Samedi 7 juillet 1984
L’angoisse qui s’était emparée d’Alicia se muait insidieusement en une panique incontrôlée, proche de l’hystérie. Elle dut faire un violent effort sur elle-même pour calmer les battements de son cœur emballé. Elle ignorait depuis combien de temps elle était retenue prisonnière. Elle ne voyait rien. On lui avait noué un bandeau autour des yeux, si serré qu’elle ne pouvait même pas tenter de le faire glisser. Ses poignets et ses chevilles étaient entravés, et une corde la liait à une sorte de pilier aux arêtes blessantes. Les liens la maintenaient dans une position inconfortable et douloureuse ; elle ne pouvait ni se lever ni s’allonger complètement. Une forte odeur de moisi et de renfermé imprégnait l’endroit, un relent de vieille cave et de bois pourri, mêlé à une puanteur de crottes de rats. Il n’y avait aucun bruit, pas même le trottinement de petits rongeurs, ce qui la rassurait quelque peu. Elle s’attendait à entendre un bruit de pas. Quelqu’un allait venir. On allait venir la chercher, lui expliquer pourquoi on l’avait enlevée. Elle l’espérait et le redoutait à la fois. Celui qui avait fait ça n’avait certainement pas de bonnes intentions. Une sueur froide lui glissa le long de l’échine. Dans son esprit surgirent des images insoutenables de filles violées, torturées, puis égorgées ou massacrées. Mais elle n’avait pas envie de mourir. Elle le refusait de toutes ses forces. Elle avait dix-sept ans. Elle avait des projets, un petit ami qui l’aimait et qu’elle aimait. Elle venait de décrocher son baccalauréat avec mention très bien.
Alors… pourquoi ? Qu’est-ce que ça signifiait ?
Partagée entre la panique et la colère, elle poussa un cri terrible, comme pour se libérer de l’étau qui lui comprimait la poitrine. Peut-être quelqu’un l’entendrait-il et viendrait à son secours. Elle hurla, hurla encore. Seul le silence lui répondit. Elle était seule. Irrémédiablement.

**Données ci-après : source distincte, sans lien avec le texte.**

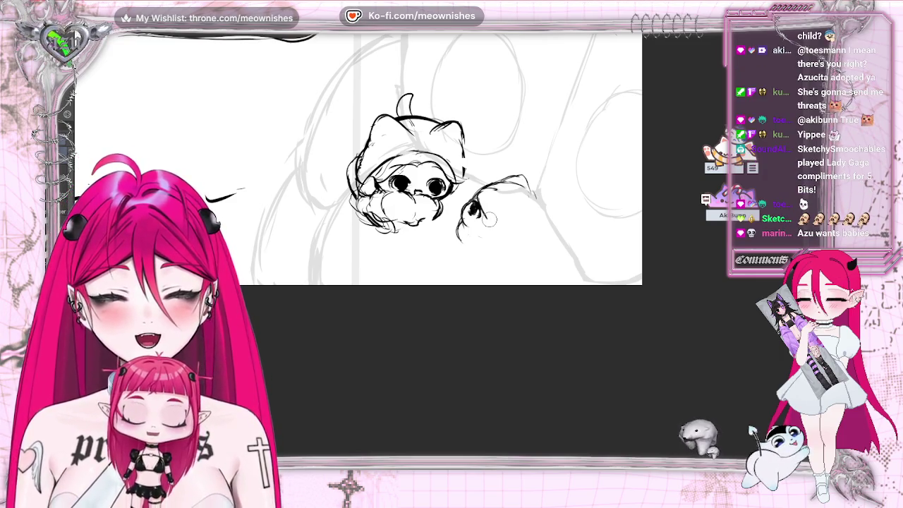
scroll(356, 204, up, 3)
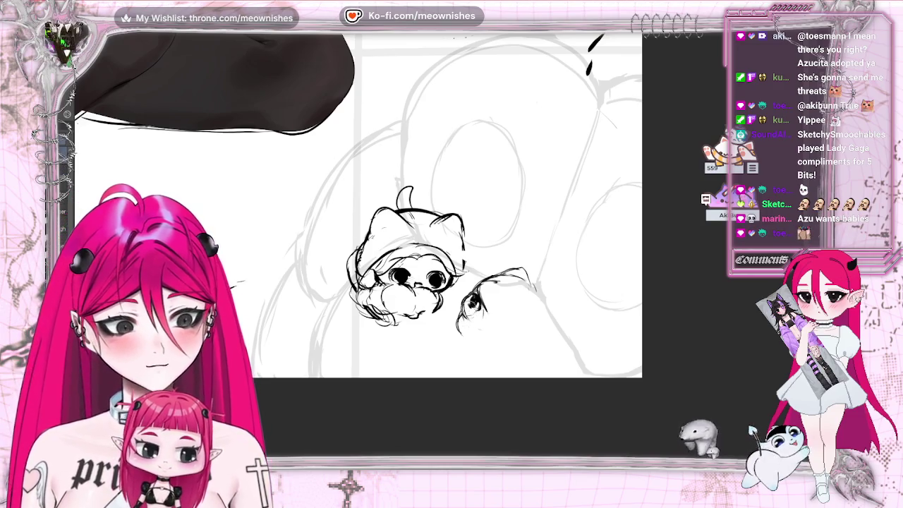
- Ink the second cat's head contour, curved lower outline, inner line and right side
drag(470, 289, 485, 276)
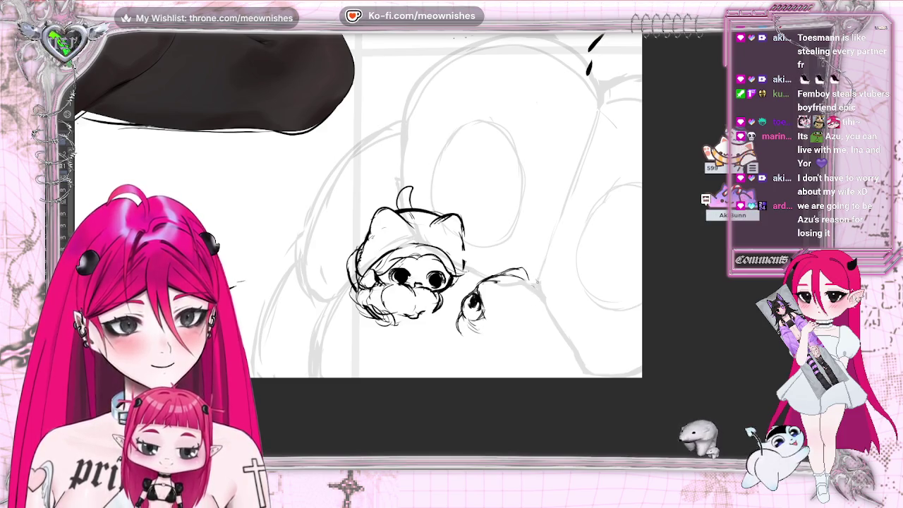
drag(458, 316, 445, 325)
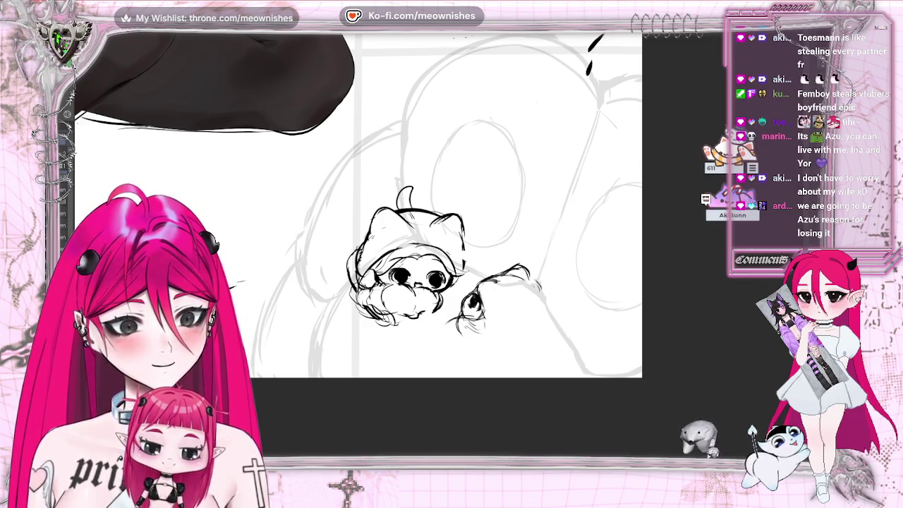
drag(464, 332, 536, 356)
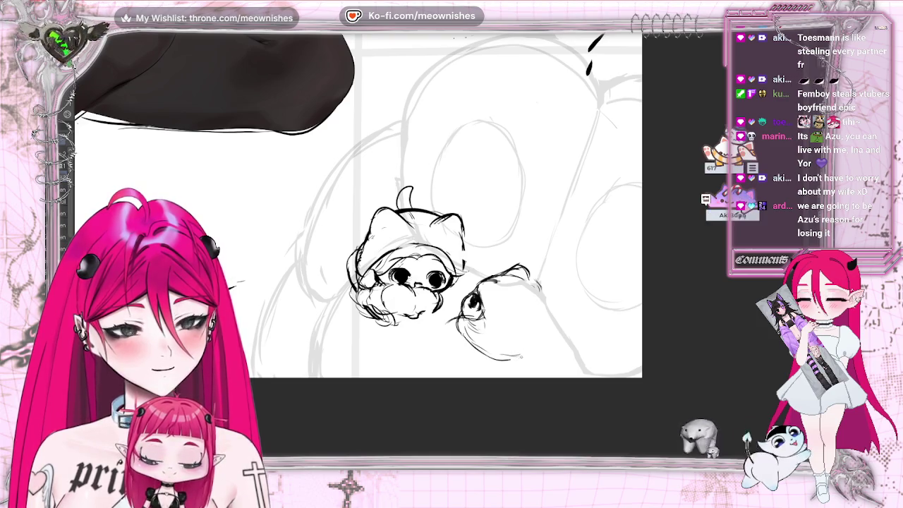
drag(499, 333, 526, 337)
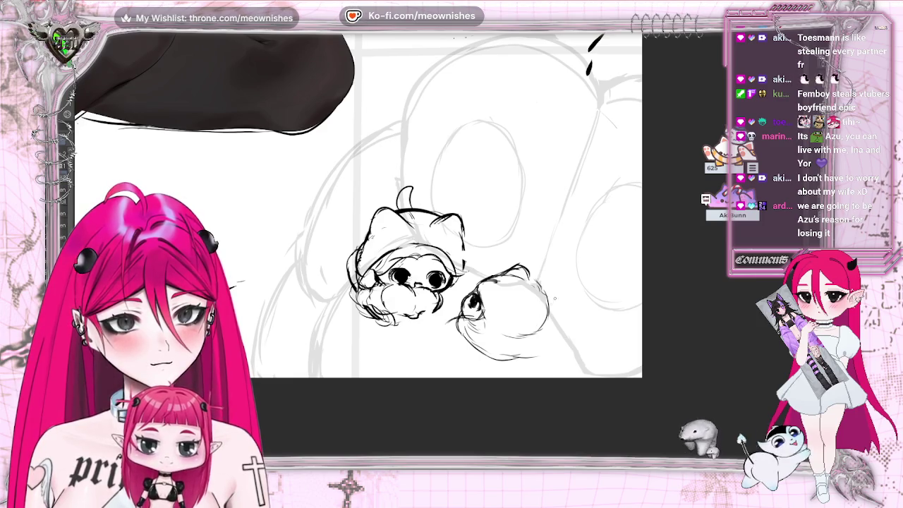
drag(488, 357, 500, 360)
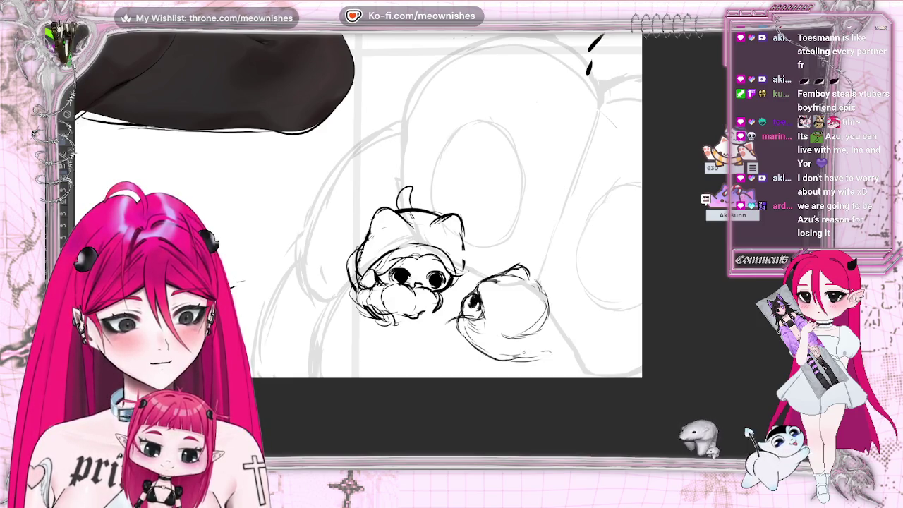
drag(547, 326, 543, 370)
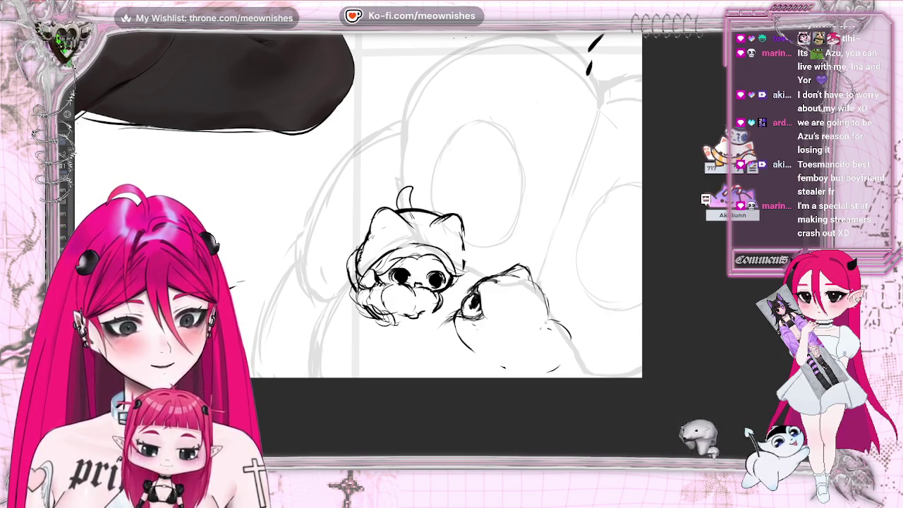
- Add fur strokes along the cat's lower and right edges, undoing the last ones
drag(485, 358, 502, 367)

Elle ne comprenait pas. Il ne se passait jamais rien à Marcilly. Jamais rien de grave en tous cas. Il y avait des crimes, des viols ailleurs, mais pas ici ! Pas à Marcilly ! C’était une petite ville calme de Touraine où tout le monde se connaissait. Qu’avait-elle à redouter ?

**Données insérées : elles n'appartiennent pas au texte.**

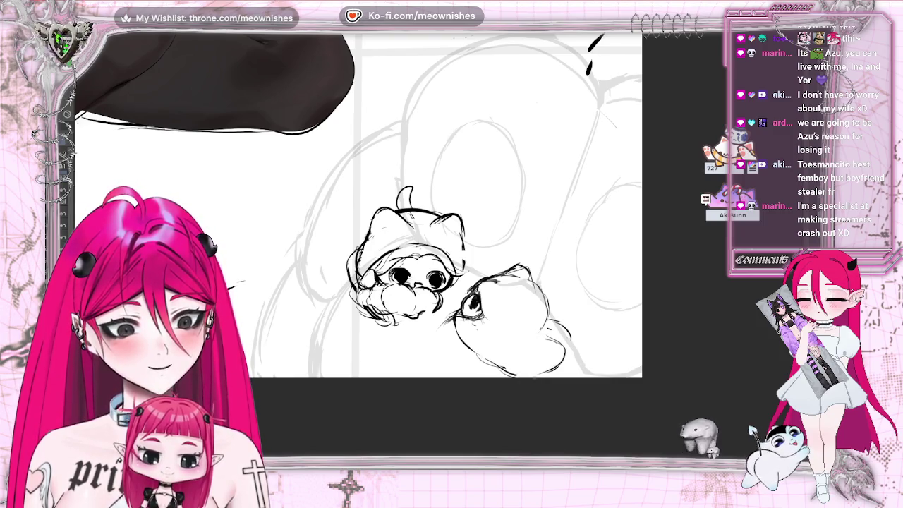
drag(553, 330, 564, 336)
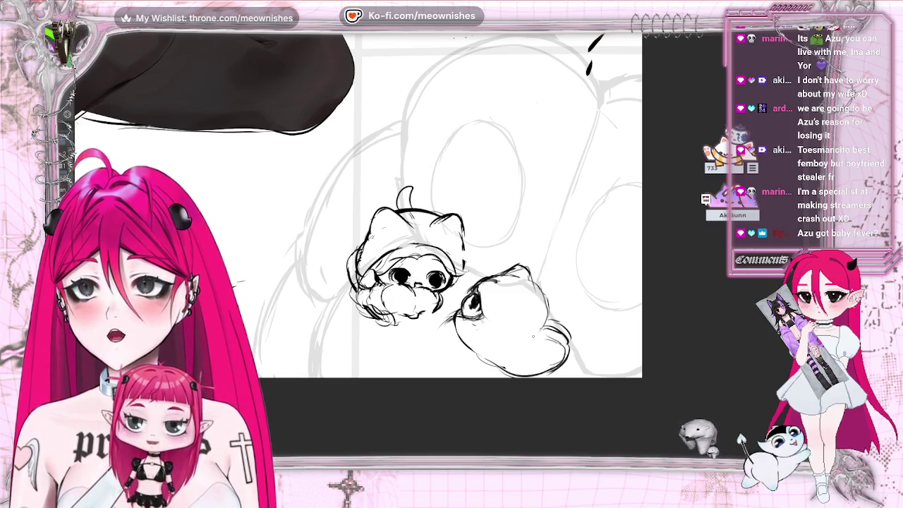
drag(544, 330, 568, 351)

Pourtant, quelqu’un l’avait agressée hier soir, lorsqu’elle avait quitté le gymnase après son entraînement !
Elle aurait aimé passer la soirée avec Cyril, mais celui-ci était retenu à Tours par un match important. Cyril était un petit champion. Il lui avait proposé de l’accompagner, mais elle avait refusé. Elle savait qu’après le match, qu’il avait toutes les chances de gagner, il devrait rester faire la fête avec ses copains. Elle n’avait aucune envie d’entendre parler tennis pendant des heures après le match, en compagnie des camarades de son club. Elle-même ne jouait pas. Son truc, c’était la danse. Elle avait donc profité de son absence pour répéter les pas qu’elle avait mis au point en vue du spectacle qu’elle préparait pour le 15 août, date de la fête de Marcilly.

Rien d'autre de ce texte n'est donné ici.